Kamis, 12 November 2015

Muslim Rohingya dalam Pemilu Myanmar

Muslim Rohingya dalam Pemilu Myanmar

Chusnul Mar’iyah  ;  Presiden Direktur Center for Election and Political Party
FISIP UI
                                                     KOMPAS, 12 November 2015

                                                                                                                                                           
                                                                                                                                                           

Myanmar menyelenggarakan pemilu pada 8 November 2015. Inilah pemilu yang pertama kali dilaksanakan lebih terbuka sejak rezim militer berkuasa di Myanmar.

● TUGAS YANG DIKERJAKAN:
Lanjutkan tulisan tentang Muslim Rohingya dalam pemilu Myanmar di atas, mulai setelah kalimat terakhirnya.

● MATERI HASIL EKSTRAKSI:
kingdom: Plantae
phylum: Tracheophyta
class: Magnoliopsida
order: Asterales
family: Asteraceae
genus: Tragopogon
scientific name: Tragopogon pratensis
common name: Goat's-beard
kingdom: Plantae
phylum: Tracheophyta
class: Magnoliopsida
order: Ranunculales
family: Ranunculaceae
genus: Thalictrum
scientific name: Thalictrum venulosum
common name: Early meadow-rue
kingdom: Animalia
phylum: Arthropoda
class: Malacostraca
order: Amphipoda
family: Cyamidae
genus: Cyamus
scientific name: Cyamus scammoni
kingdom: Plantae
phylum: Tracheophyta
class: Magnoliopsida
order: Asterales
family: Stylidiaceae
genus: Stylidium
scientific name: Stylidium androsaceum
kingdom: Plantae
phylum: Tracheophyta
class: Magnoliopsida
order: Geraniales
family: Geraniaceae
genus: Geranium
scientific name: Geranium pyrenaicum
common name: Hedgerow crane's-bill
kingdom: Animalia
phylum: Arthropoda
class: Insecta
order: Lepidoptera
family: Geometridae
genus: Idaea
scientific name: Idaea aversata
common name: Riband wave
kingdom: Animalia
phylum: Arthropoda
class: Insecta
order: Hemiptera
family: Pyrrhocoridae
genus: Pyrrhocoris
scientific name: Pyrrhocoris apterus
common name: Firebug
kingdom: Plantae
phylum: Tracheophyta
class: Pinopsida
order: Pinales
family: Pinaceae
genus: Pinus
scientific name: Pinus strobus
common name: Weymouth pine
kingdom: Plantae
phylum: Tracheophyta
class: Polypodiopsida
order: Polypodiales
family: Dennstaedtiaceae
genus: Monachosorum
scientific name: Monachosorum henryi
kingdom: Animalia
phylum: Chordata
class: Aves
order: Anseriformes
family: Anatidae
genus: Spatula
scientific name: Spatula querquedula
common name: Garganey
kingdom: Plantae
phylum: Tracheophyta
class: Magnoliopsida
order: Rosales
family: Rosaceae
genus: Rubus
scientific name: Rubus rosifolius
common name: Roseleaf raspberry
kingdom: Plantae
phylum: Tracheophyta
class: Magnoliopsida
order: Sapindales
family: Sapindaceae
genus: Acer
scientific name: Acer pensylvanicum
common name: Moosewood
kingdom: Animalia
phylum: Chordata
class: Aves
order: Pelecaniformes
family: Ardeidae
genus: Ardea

● JAWABAN TUGAS:
Rangkaian pemilu ditandai dengan dibukanya kebebasan berkampanye, termasuk kampanye partai oposisi Liga Nasional untuk Demokrasi (NLD) yang dipimpin Aung San Suu Kyi. Penyelenggaraan pemilu di Myanmar menjadi perhatian seluruh dunia. Tingkat kehadiran pemilih di TPS diperkirakan 80 persen. NLD diharapkan memenangi kursi mayoritas di parlemen. Menurut para pemantau, pemilu berjalan lancar dengan beberapa kekecualian. Adakah harapan baru dalam pemilu ini bagi warga Muslim Rohingya yang jumlahnya diperkirakan 1,2 juta jiwa?

Warga beretnis Rohingya yang Muslim dominan di kawasan barat Myanmar. Secara sistematis, rezim militer, yang beridentitas Buddha, telah meminggirkan kelompok Muslim ini.

Rohingya merupakan minoritas. Pemerintah saat ini tak mengakui Rohingya sebagai warga negara sah. Bahkan, dalam sensus 2014, warga Muslim Rohingya tak dimasukkan sebagai warga Myanmar. Padahal, sejak tahun 1948, Rohingya diakui sebagai warga Myanmar. Pada 1947, mereka memiliki kursi dalam Constitutional Assembly yang dipimpin ayah Aung San Suu Kyi, pahlawan kemerdekaan Bogyoke Aung San. Pada saat itu, warga Muslim Rohingya memiliki status warga negara penuh. Kondisi itu berubah sejak pemerintahan militer.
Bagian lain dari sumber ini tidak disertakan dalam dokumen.